Values alignment is like a freshly-baked ube cookie from @HoodBakeShop. It’s awesome.
Early in my career, I worked for a higher education and retention nonprofit organization. I was confident. I had over six years of working with young people in the same capacity. I got this! I was excited to get started with an organization that talked about a horizontal leadership structure, welcoming all types of people, and education as a human right. All of that sounded like my jam, jelly, and peanut butter. Sadly, my time at this organization follows the stages described in one of Vu’s recent blog posts: “Why we need to end the culture of “Cultural Fit.”
Stage One: When I started, I was excited about three things: 1) getting on the “I-am-employed-and-I-can-pay-my-bills” boat 2) working with students of color and 3) the organization’s stated values, this intriguing idea of a horizontal structure in a nonprofit, and their commitment to equity. I was hopeful and ready to commit to an organization that aligned with my skills and ideas of education equity. I spent the first few months training, getting to know my students, my site, and the organization. I felt good about the first few meetings getting oriented to the organization.
Stage Two: I started to voice some ideas at staff meetings. I challenged the team to think more about equity:
- How does meritocracy limit the type of students who access our services?
- How do we position our organization to do advocate for systemic change?
- How do we create a more inclusive environment for trans people/workers within our organization and outside our organization?
People nodded their heads and responded encouragingly. However, there is gentle push back, valid excuses, and little traction. I was still hopeful and continued to voice ideas where I thought I could.
Disclaimer: You should know this organization is structured poorly to build meaningful relationships and a team culture due to the nature of the work. I spent 91.989% of my job not seeing or building a relationship with my co-workers. Also, most of the senior staff had over 120 students on their caseload, so their time was limited and possibly overwhelming.

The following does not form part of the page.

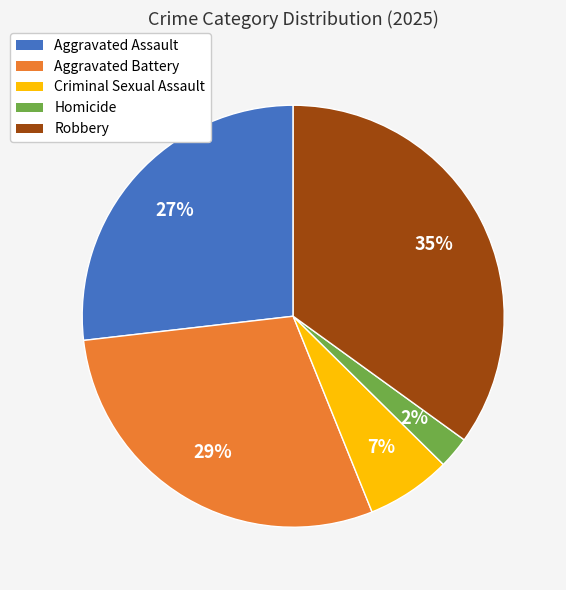

The Criminal Sexual Assault slice represents 7% of the pie. True or false?

True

Stage Three: At my 6-month evaluation, nine months into my employment, I was given a bowl of stale pushback-cookies. I was disillusioned and disappointed by the cookies. A majority of the evaluation focused on my communication style, but the feedback was not effective or constructive. (See “How to Give Feedback.”) I was told to “be patient” and to “adjust my tone and word choice” with little to no context and little to no clarity about the direction they wanted me to change. I was told, “You are responsible for yourself, and you need to figure it out on your own.”
Stage Four: Status quo became my friend. I focused as much time as possible on my students and my work. I reached out to my network outside the organization to help me process and maintain my sanity. Things got awkward, anxiety-inducing, and stormy (aka sharks flying) between the staff, especially the leadership, and myself.
Stage Five: I was ultimately fired from the organization because of “cultural fit” and left thinking, “Did I just survive a sharknado?” What a terrifying and confusing experience.
But, there is a silver lining: I’ve learned so much about myself, my needs as an employee, and good practices of an employer.
My lesson learned is: Ask questions during your interview process! The organization designed an entire hoop-jumping process to see if you’re a fit/asset. And once you’ve jumped through the phone interview, you jump across a ravine, then you get an in-person interview, and you juggle while you unicycle until you finally get your references checked. It can be an intense process, BUT I want to emphasize that you also have the power to determine whether the organization meets your professional development needs and career. However, I understand if you need to meet your basic human needs. Do what you can for yourself. No judgment. But if you can make the choice, pick an organization that aligns with your values.
I crafted these sets of questions for job seekers out there hoop-jumping to help find an organization that fits them:
- Could you tell me about a time when you were particularly proud of the organization’s work?
- Can you provide examples of how the organization demonstrates its values?
Cite the values you are most interested in when you ask this question.
- What role do the organization’s values play in decision-making for programs and performance reviews?
- How often does your organization revisit its values?
Professional Development Opportunities
- How does your organization support professional development and career growth?
- Are there opportunities to grow and advance in your organization?
- When and how do people give and receive feedback to each other?
Make sure you ask for specific examples!
Specific examples give you clarity, and you get to hear how they really think and what actually happens in their organization. It’s hard to make up examples on the spot, so you’re more likely to get the truth.
- How does your organization address and resolve conflict?
- What’s the leadership and communication styles of the office or people I’ll be working with?
- How and when does your staff bond with one another?
- What is the work-life balance here?
- How does your organization respond to and overcome failures?
These questions do not guarantee your interviewers will answer with complete honesty or transparency. And based on your preliminary research, you may already know the answers to these questions! You will still need to test the waters when you get hired, but asking questions is an investment and a great first step to any job hunting process. It helped me narrow down which jobs I wanted.
Have you survived a sharknado? Are you at a job or have you had a job experience that is the equivalent of a warm ube cookie or other delicious pastry (if that’s your thing)? Do you have any suggestions for additional questions? I’d love to hear from you!